Оказывается, во всем виновата раса отвратительных нелюдей, расплодившаяся в недрах планеты. Четыре десятка лет назад эта раса предприняла нашествие на местное человечество. Нашествие началось с невиданной пандемии, которую нелюди обрушили разом на всю планету. <…>
Пандемия свирепствовала три года, после чего нелюди впервые заявили о своем существовании. Они предложили всем правительствам организовать переброску населения «в соседний мир», то есть к себе, в недра земли. Они пообещали, что там, в соседнем мире, пандемия исчезнет сама собой, и тогда миллионы и миллионы испуганных людей ринулись в специальные колодцы, откуда, разумеется, никто с тех пор так и не вернулся. Так сорок лет тому назад погибла местная цивилизация [Стругацкие 2000–2003, 8: 111].
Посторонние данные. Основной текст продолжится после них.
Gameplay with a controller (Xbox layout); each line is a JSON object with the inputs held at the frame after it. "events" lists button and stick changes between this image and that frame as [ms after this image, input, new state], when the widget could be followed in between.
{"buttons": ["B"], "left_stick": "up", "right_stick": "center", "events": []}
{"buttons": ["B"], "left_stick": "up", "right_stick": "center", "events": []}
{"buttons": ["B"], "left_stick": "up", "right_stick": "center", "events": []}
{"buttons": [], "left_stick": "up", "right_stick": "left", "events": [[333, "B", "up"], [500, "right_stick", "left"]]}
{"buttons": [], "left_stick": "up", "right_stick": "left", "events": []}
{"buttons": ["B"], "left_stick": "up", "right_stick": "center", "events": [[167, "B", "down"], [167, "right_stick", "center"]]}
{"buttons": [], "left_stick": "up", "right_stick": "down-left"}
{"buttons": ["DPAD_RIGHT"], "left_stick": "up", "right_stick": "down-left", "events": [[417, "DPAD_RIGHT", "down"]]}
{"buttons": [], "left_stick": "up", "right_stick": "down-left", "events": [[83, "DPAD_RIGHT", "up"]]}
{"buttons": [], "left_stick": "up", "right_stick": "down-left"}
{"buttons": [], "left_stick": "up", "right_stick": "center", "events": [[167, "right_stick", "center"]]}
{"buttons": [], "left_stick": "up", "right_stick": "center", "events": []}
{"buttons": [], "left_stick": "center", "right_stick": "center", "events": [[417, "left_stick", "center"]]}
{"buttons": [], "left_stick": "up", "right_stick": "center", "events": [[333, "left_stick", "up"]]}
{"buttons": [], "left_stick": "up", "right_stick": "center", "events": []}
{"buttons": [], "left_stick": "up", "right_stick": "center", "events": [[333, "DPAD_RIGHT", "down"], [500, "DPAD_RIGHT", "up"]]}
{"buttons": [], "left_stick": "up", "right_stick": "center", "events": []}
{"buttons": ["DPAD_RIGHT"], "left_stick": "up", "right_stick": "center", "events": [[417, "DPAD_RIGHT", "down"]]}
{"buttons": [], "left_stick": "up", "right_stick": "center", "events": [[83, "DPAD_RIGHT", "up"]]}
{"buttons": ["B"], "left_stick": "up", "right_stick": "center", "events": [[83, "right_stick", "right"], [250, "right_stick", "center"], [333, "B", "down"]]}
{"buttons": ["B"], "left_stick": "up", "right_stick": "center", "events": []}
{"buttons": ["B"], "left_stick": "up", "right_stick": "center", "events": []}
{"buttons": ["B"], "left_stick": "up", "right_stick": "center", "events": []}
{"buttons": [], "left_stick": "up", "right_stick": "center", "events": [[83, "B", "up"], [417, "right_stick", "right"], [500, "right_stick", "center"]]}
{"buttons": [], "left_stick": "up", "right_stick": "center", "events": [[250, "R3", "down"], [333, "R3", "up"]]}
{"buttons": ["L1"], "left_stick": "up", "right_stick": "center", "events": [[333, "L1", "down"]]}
В официальной теории излагается классический для научной фантастики катастрофический сценарий со сказочным счастливым концом, тогда как рассказ очевидца – это своеобразная недобрая сказка с правдоподобным историческим подтекстом. Дневник Максима датируется 78 годом; судьба планеты Надежда была «животрепещущей темой» за 15 лет до этого, в 63 году; а непосредственное истребление населения происходило 40 лет назад – в 38 году. Значение этих дат в советской истории XX века не может ускользнуть от читателя: 1938-й был годом пика сталинских репрессий; 1963-й был последним годом краткой хрущевской оттепели, когда преступления Сталина обсуждались в открытую; но в 1978-м, при реакционном режиме Л. И. Брежнева, опять стали насаждать некие «устоявшиеся» исторические фальсификации. В романе много каббалистических цифр и имен, которые один эмигрантский критик расшифровал как единый скрытый мотив: «Судьба еврейства <…> рассматривается авторами в свете <…> двух катастроф, из которых одна уже была (нацистская Германия), а другая еще будет (националистическая Россия)» [Каганская 1987: 173]. Сами авторы не были согласны с интерпретацией М. Л. Каганской (личная беседа в 1989 году), наделяющей смыслами имена и даты, которые нужны просто для связности сюжета. Правда может находиться где-то посередине: Стругацкие точно собирались написать нечто большее, чем просто увлекательный шпионский триллер, разворачивающийся в XXII веке, однако их подтекст шире одного только еврейского вопроса, и ключ к социополитическим измерениям романа следует искать как в структуре сюжета, так и в символических датах.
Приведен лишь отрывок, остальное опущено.